» **To-do item**
Write out every line of the items below word for word, omitting the pictures.

» **Source information**

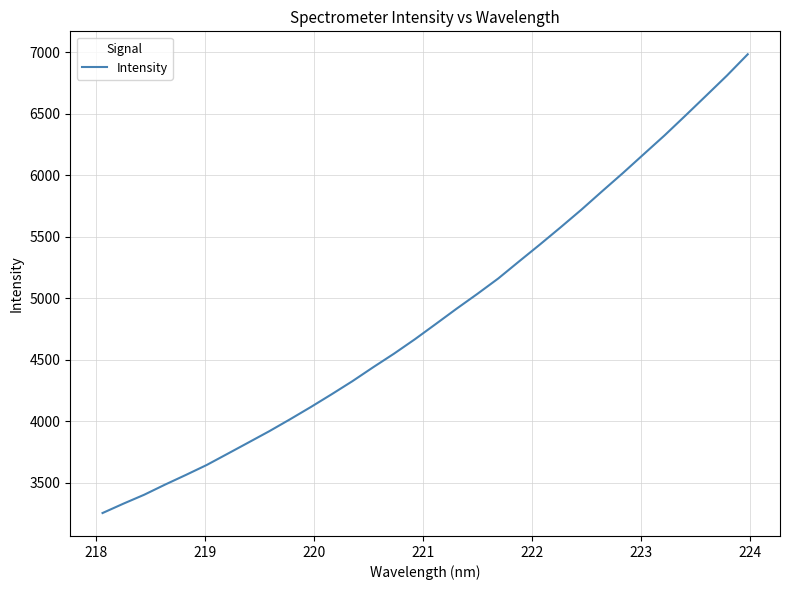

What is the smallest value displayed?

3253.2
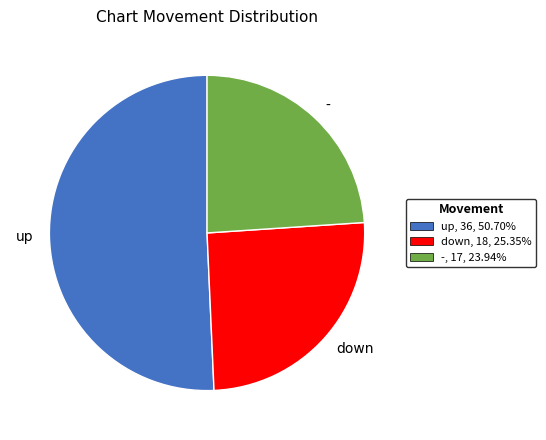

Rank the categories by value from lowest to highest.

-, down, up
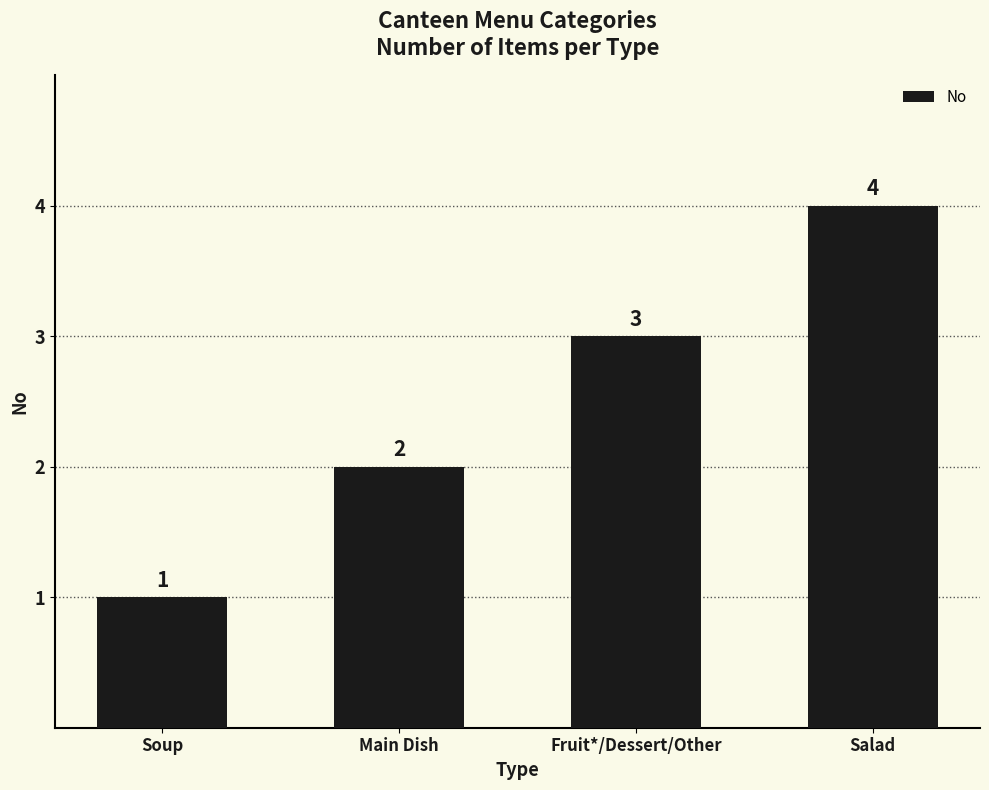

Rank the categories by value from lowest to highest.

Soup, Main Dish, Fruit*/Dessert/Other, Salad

» **Answer area**
What is the smallest value displayed?

3253.2

Rank the categories by value from lowest to highest.

-, down, up

Rank the categories by value from lowest to highest.

Soup, Main Dish, Fruit*/Dessert/Other, Salad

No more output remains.